Covid Prediction System
Data Mining, Machine Learning, Convolutional Neural Networks (CNN), Symptom Analysis
-
Developed a CNN-based prediction engine that assesses COVID-19 infection likelihood based on patient symptoms, to enable early diagnosis and provide symptom-based recommendations that help local health management teams optimize resource allocation and manage daily reported cases.
-
Implemented advanced data preprocessing techniques, including outlier detection, imputation for missing values using k-nearest neighbors (KNN), and normalization of patient health metrics, resulting in an 18% increase in model accuracy.
-
Collaborated with healthcare authorities to integrate the model into existing infrastructure, enhancing patient care and operational efficiency.

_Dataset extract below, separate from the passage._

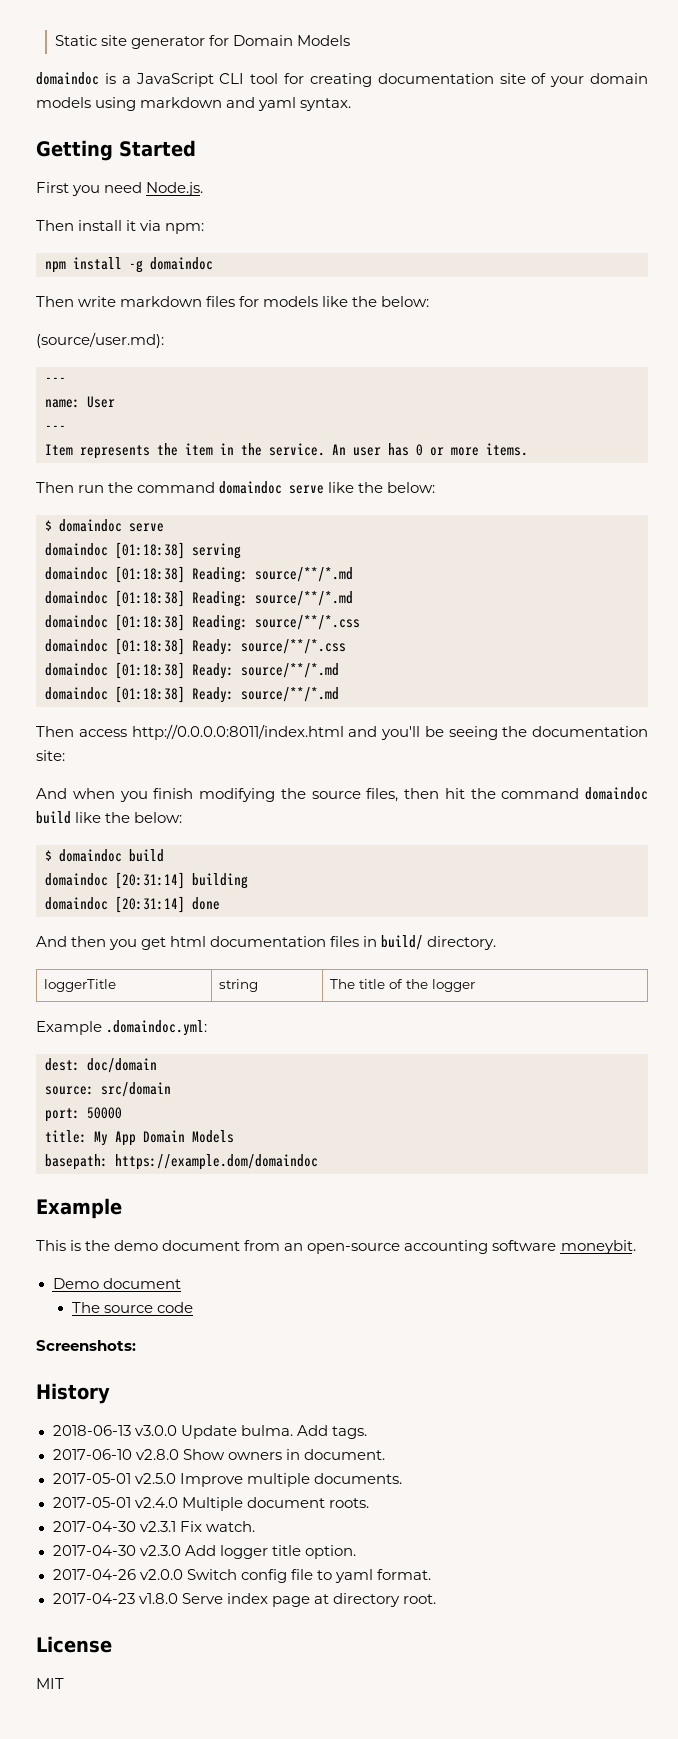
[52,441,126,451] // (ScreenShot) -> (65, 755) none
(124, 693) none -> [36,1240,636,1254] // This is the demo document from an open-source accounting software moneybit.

Restaurant Management System
HTML/CSS, JavaScript, MySQL, Node.js
-
Developed a full-stack web application for managing online food orders, integrating a user-friendly front-end interface with a robust MySQL database for efficient order tracking and management.
-
Implemented real-time order status updates and seamless payment processing, reducing order processing time by 25% and improving operational efficiency and enhanced the user experience through responsive design and streamlined workflows, leading to a 30% increase in user satisfaction.
Interactive Sales Performance Insights Dashboard: Airline Industry
Tableau, Power BI, SQL, Python
● Designed and developed an interactive dashboard to monitor key sales metrics and customer behavior, enabling real-time decision-making.
● Integrated data from multiple sources to create a unified, dynamic view of sales performance.
● Implemented interactive filters and drill-down capabilities, leading to a 40% improvement in decision-making speed.
● Reduced reporting time by 30% by automating data updates and visualization refreshes. collaborated with cross-functional teams to ensure the dashboard met business requirements and supported strategic initiatives.